Biloxi Blues, a Neil Simon play performed by Yeshiva College Dramatics Society (YCDS) this spring, tells of the events that unfold after Eugene Morris Jerome, a young man from Brooklyn, enlists in the army at the end of World War Two. Eugene faces many challenges—a difficult commanding officer and social issues within his platoon—all while trying to pursue his passions and dreams. The play highlights deceit, bravery and sacrifice, and contains scenes that deal with deeper themes, like anti-Semitism and homosexuality. “I like to choose plays with substance, and this one definitely deals with issues still relevant today,” said Lin Snider, who has directed at YCDS for thirteen years.
The play is an ensemble, featuring several central actors. The opening scene dives straight into the action, with a group of newly recruited soldiers traveling to a boot camp in Biloxi for training. The humor between the men is instantly present as they joke and tease each other, all while Eugene is occasionally highlighted by spotlight to narrate and describe each of the characters, as he continues to do throughout the play.

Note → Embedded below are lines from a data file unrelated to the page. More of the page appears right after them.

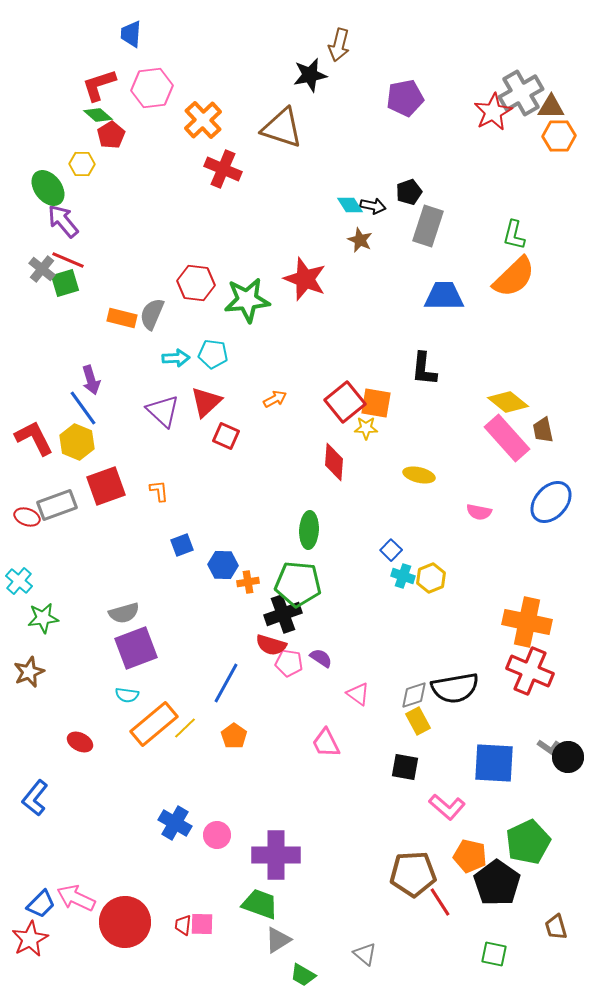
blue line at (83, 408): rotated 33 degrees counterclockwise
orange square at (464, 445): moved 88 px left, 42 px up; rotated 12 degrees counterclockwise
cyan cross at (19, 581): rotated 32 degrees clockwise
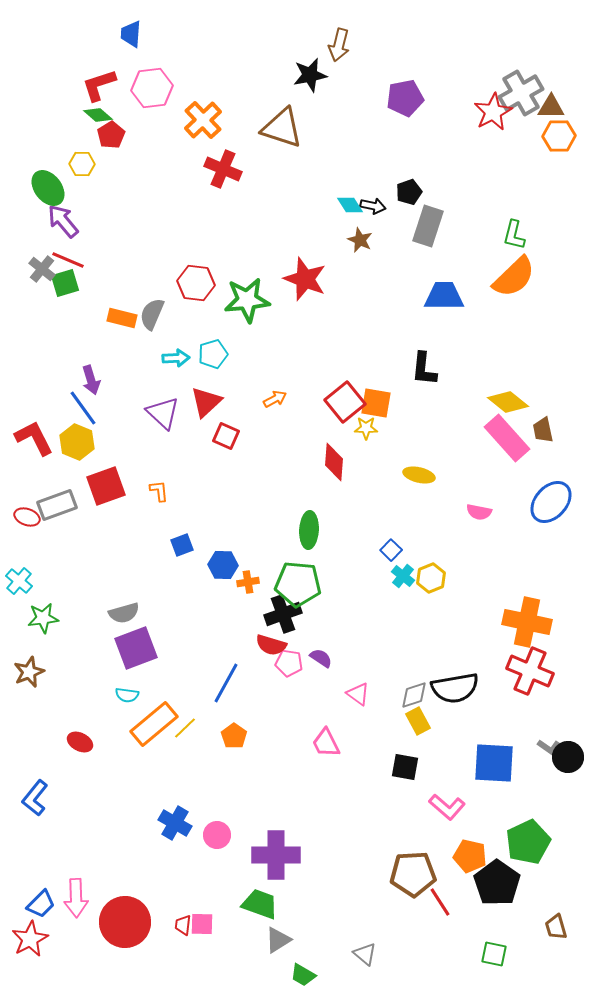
cyan pentagon at (213, 354): rotated 24 degrees counterclockwise
purple triangle at (163, 411): moved 2 px down
cyan cross at (403, 576): rotated 20 degrees clockwise
pink arrow at (76, 898): rotated 117 degrees counterclockwise
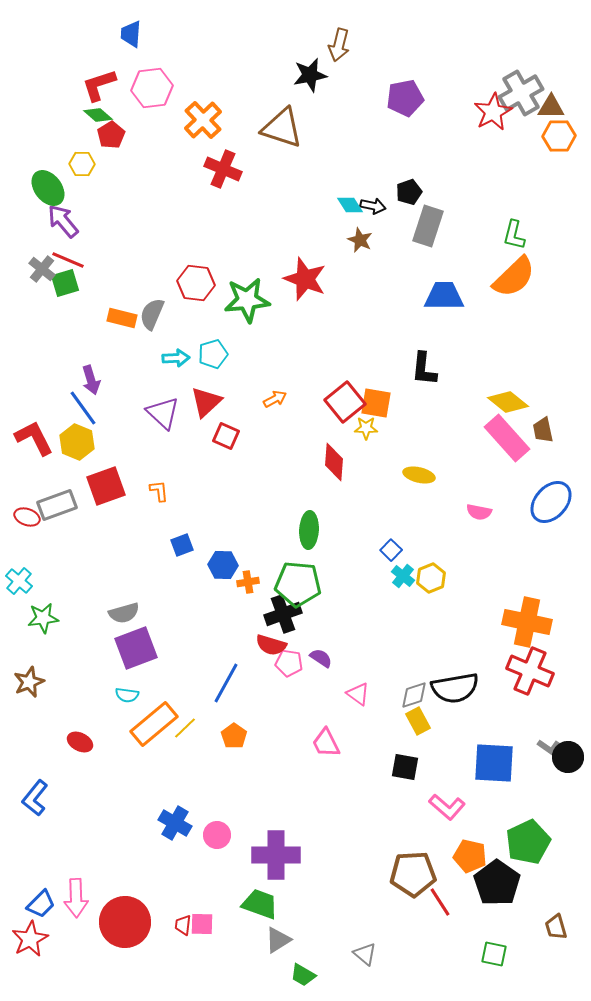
brown star at (29, 672): moved 10 px down
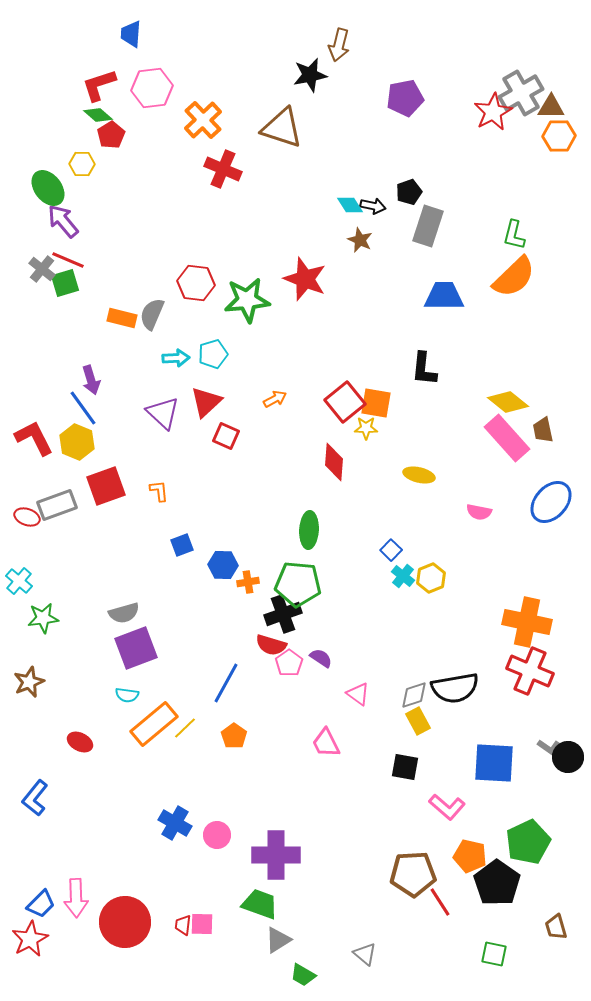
pink pentagon at (289, 663): rotated 28 degrees clockwise
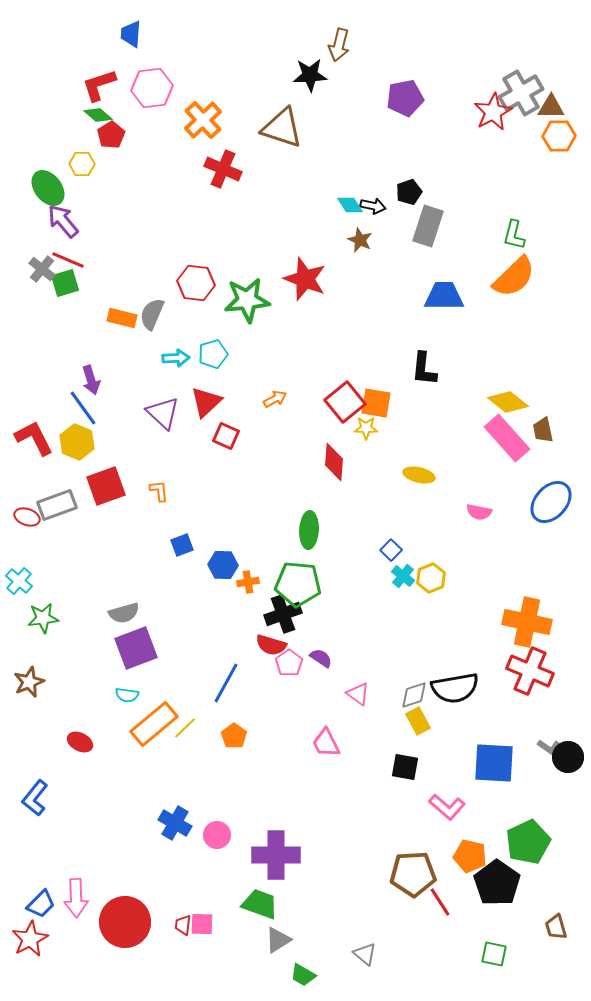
black star at (310, 75): rotated 8 degrees clockwise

Ezra Felder, a sophomore in his first year on campus, perfectly captured the innocence and naïveté of the young and inexperienced Eugene as a first time recruit in a large war. He captured the hope and idealism of a young boy in search of glory and love. Felder’s strongest moments were his spotlight soliloquies, in which the stage went dark and the light focused on him as he beautifully expressed either his feeling about a situation or background information about a character or scene.
The men arrive on base and are greeted by Sergeant Merwin J. Toomey (Yaacov Siev). Siev captures the commanding nature and aggressive persona of Toomey’s character, who effectively torments the new soldiers. He shouts into the faces of his men, commands 200 pushups from each of them and forces them to eat almost inedible food.
Arnold Epstein (David Cutler) is the only member of the platoon to reckon with the harsh, commanding sergeant. The tension between these two characters escalates as Sergeant Toomey begins to feel threatened and undermined by the clever, challenging Epstein. The dynamic between these men creates a sense of anticipation and anxiety as the audience watches Epsteins’ defiance and Toomey’s dramatic reactions. The tension is tangible and captivating, and ultimately culminates in a final scene where Epstein is victorious over Sergeant Toomey. Cutler excellently captures the cunning and somewhat arrogant nature of Epstein. His intelligence is apparent everywhere and he finds success and accomplishment with his refusal to succumb and shrink beneath the disciplinary forces at play.
I found myself genuinely captivated throughout the play, eager to see the story unfold. Each scene consists of its own significant event, and the characters feed off of each other very naturally and engagingly, each with their own unique and interesting personalities and styles. Chaviva Freedman, stage manager for YCDS, said, “This play touches on moments all of us go through today—a group of people that face struggles and have to work things out.”